Ant Group put forward the proposal at a price that represents a valuation of approximately 567.1 billion yuan ($78.48 billion), an Ant Group spokesperson told the Global Times on Saturday.
The proposal, which came after Ant was fined 7.12 billion yuan, is an independent commercial move and regular market operation to ensure a reasonable valuation that is conducive to its normalized financing in the future, experts said.
The valuation of the finance technology firm once hit $280 billion market capitalization for its halted initial public offering in late 2020.
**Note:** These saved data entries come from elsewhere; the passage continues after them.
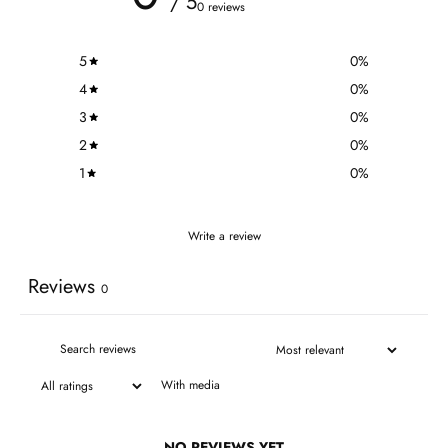
/ 5
0 reviews
5
0
%
4
0
%
3
0
%
2
0
%
1
0
%
Write a review
Reviews
0
With media
NO REVIEWS YET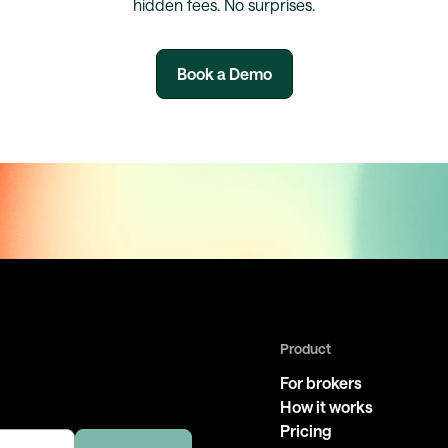
hidden fees. No surprises.
Book a Demo
Product
For brokers
How it works
Pricing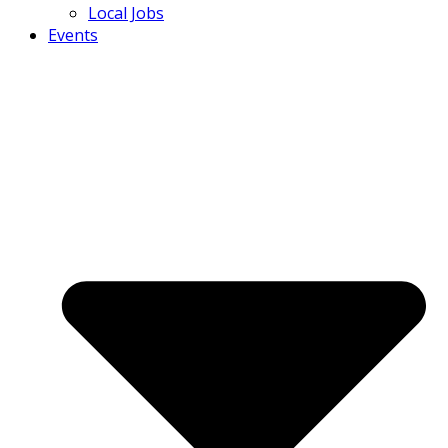
Local Jobs
Events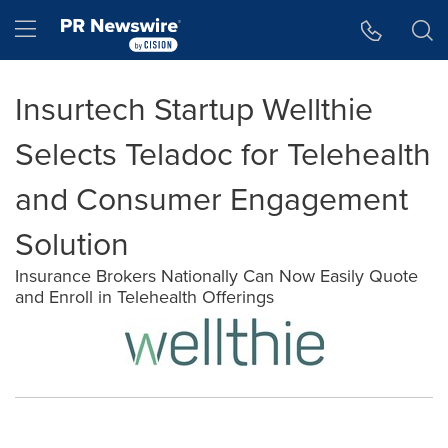
Accessibility Statement
Skip Navigation
Hamburger menu
Insurtech Startup Wellthie
Selects Teladoc for Telehealth
and Consumer Engagement
Solution
Insurance Brokers Nationally Can Now Easily Quote
and Enroll in Telehealth Offerings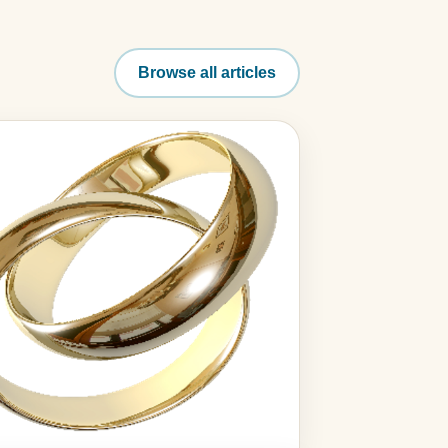
Browse all articles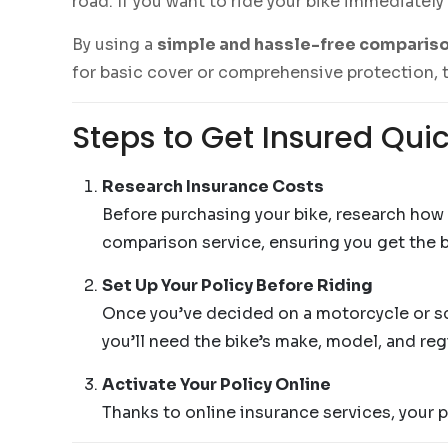
road. If you want to ride your bike immediately
By using a
simple and hassle-free compariso
for basic cover or comprehensive protection, t
Steps to Get Insured Quic
Research Insurance Costs
Before purchasing your bike, research how
comparison service, ensuring you get the b
Set Up Your Policy Before Riding
Once you’ve decided on a motorcycle or scoo
you’ll need the bike’s make, model, and reg
Activate Your Policy Online
Thanks to online insurance services, your p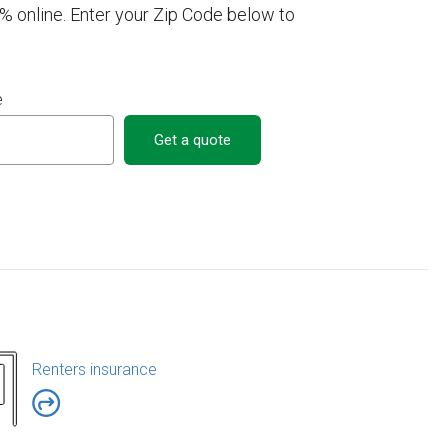
online. Enter your Zip Code below to
e
Get a quote
Renters insurance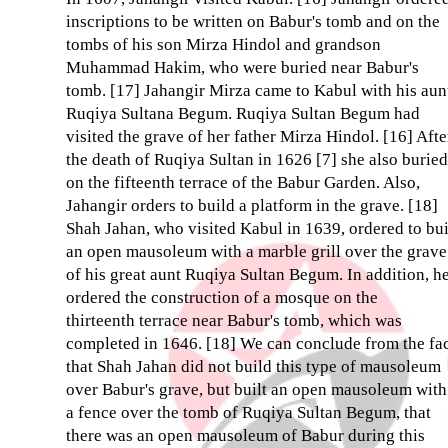
inscriptions to be written on Babur's tomb and on the
tombs of his son Mirza Hindol and grandson
Muhammad Hakim, who were buried near Babur's
tomb. [17] Jahangir Mirza came to Kabul with his aun
Ruqiya Sultana Begum. Ruqiya Sultan Begum had
visited the grave of her father Mirza Hindol. [16] Afte
the death of Ruqiya Sultan in 1626 [7] she also buried
on the fifteenth terrace of the Babur Garden. Also,
Jahangir orders to build a platform in the grave. [18]
Shah Jahan, who visited Kabul in 1639, ordered to bu
an open mausoleum with a marble grill over the grave
of his great aunt Ruqiya Sultan Begum. In addition, h
ordered the construction of a mosque on the
thirteenth terrace near Babur's tomb, which was
completed in 1646. [18] We can conclude from the fa
that Shah Jahan did not build this type of mausoleum
over Babur's grave, but built an open mausoleum with
a fence over the tomb of Ruqiya Sultan Begum, that
there was an open mausoleum of Babur during this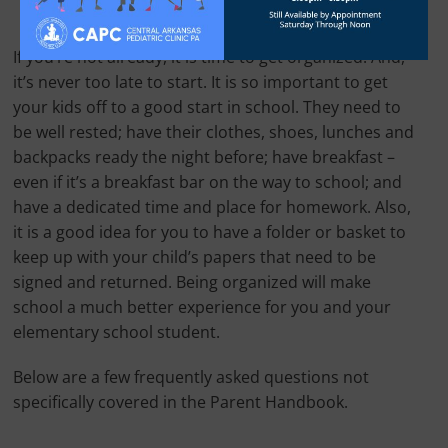
If you’re not already, it is time to get organized! And,
it’s never too late to start. It is so important to get
your kids off to a good start in school. They need to
be well rested; have their clothes, shoes, lunches and
backpacks ready the night before; have breakfast –
even if it’s a breakfast bar on the way to school; and
have a dedicated time and place for homework. Also,
it is a good idea for you to have a folder or basket to
keep up with your child’s papers that need to be
signed and returned. Being organized will make
school a much better experience for you and your
elementary school student.
Below are a few frequently asked questions not
specifically covered in the Parent Handbook.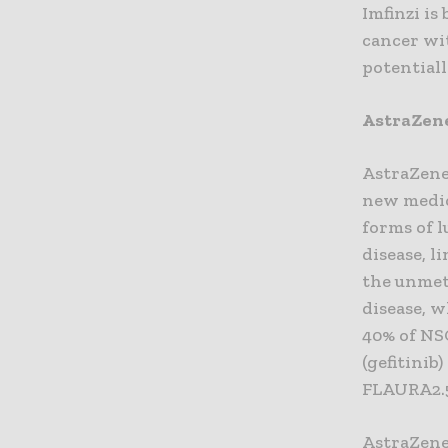
Imfinzi i
cancer wit
potentiall
AstraZene
AstraZene
new medic
forms of l
disease, l
the unmet
disease, w
40% of NS
(gefitinib
FLAURA2.
AstraZene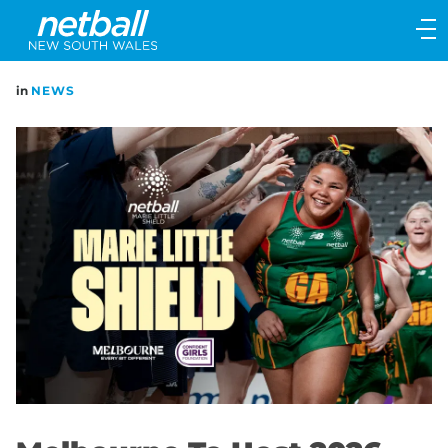
Main
navigation
Main
in
NEWS
Menu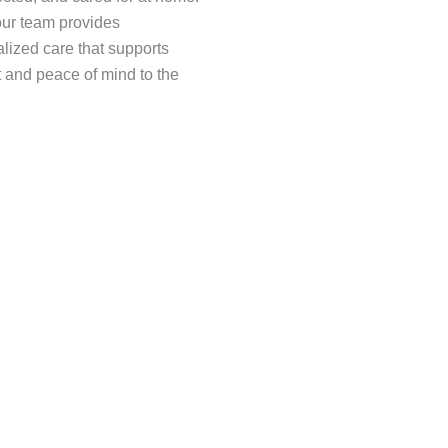
 our team provides
lized care that supports
 and peace of mind to the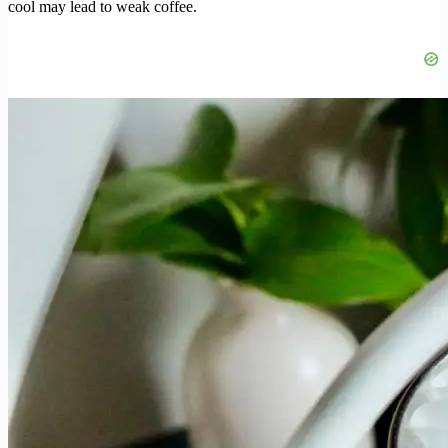
cool may lead to weak coffee.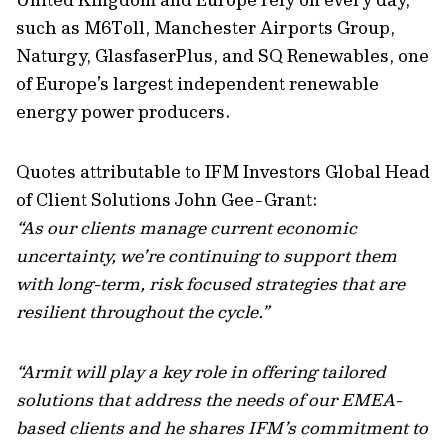
such as M6Toll, Manchester Airports Group,
Naturgy, GlasfaserPlus, and SQ Renewables, one
of Europe’s largest independent renewable
energy power producers.
Quotes attributable to IFM Investors Global Head
of Client Solutions John Gee-Grant:
“As our clients manage current economic
uncertainty, we’re continuing to support them
with long-term, risk focused strategies that are
resilient throughout the cycle.”
“Armit will play a key role in offering tailored
solutions that address the needs of our EMEA-
based clients and he shares IFM’s commitment to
Through the repurchase, a reasonable valuation has been attributed to the company, which is conducive to its normalized financing activities. Meanwhile, repurchases will cater for the liquidity needs of shareholders, Dong Shaopeng, a senior research fellow at the Chongyang Institute for Financial Studies at the Renmin University of China, told the Global Times on Saturday.
The repurchased shares will be transferred to Ant Group’s employee incentive plans to attract more talents. The proposal will also provide a liquidity option for investors, the company said in a statement.
US-listed shares of Chinese e-commerce retailer Alibaba rose 8 percent on Friday, while US-listed shares of Tencent rose 4.1 percent on Friday, reports said.
Chinese regulators on Friday announced a fine of 7.12 billion yuan would be handed to Ant Group and nearly the same amount issued to Tenpay under Tencent, while declaring an end to the rectification of most of the outstanding problems in the financial business of platform enterprises which first came to a head in November 2020.
Ant’s operating model has been clarified as a technologically innovative financial services company and has been valued accordingly, Dong said, adding that the business format of Ant was not clear when it initially applied for an IPO in 2020 leading to a widely held view that it was being overvalued.
Chinese authorities on Friday said that the rectification of major problems across large platform enterprises has been completed and the regulatory focus will be shifted from the centralized rectification to normalized supervision.
Financial products and services offered by platform economy enterprises have been transferred to normalized management. With the clearing of hidden risks in past operations, the operating stability of related companies is expected to increase, which is conducive to the further development of China’s platform economy and financial innovation, experts said.
China encourages the development of platform companies, and it is necessary to rectify irregular behaviors when needed. The result of not addressing these issues leads to poor consumer outcomes, Dong said, refuting the “tech crackdown” hype pushed by some in the foreign media.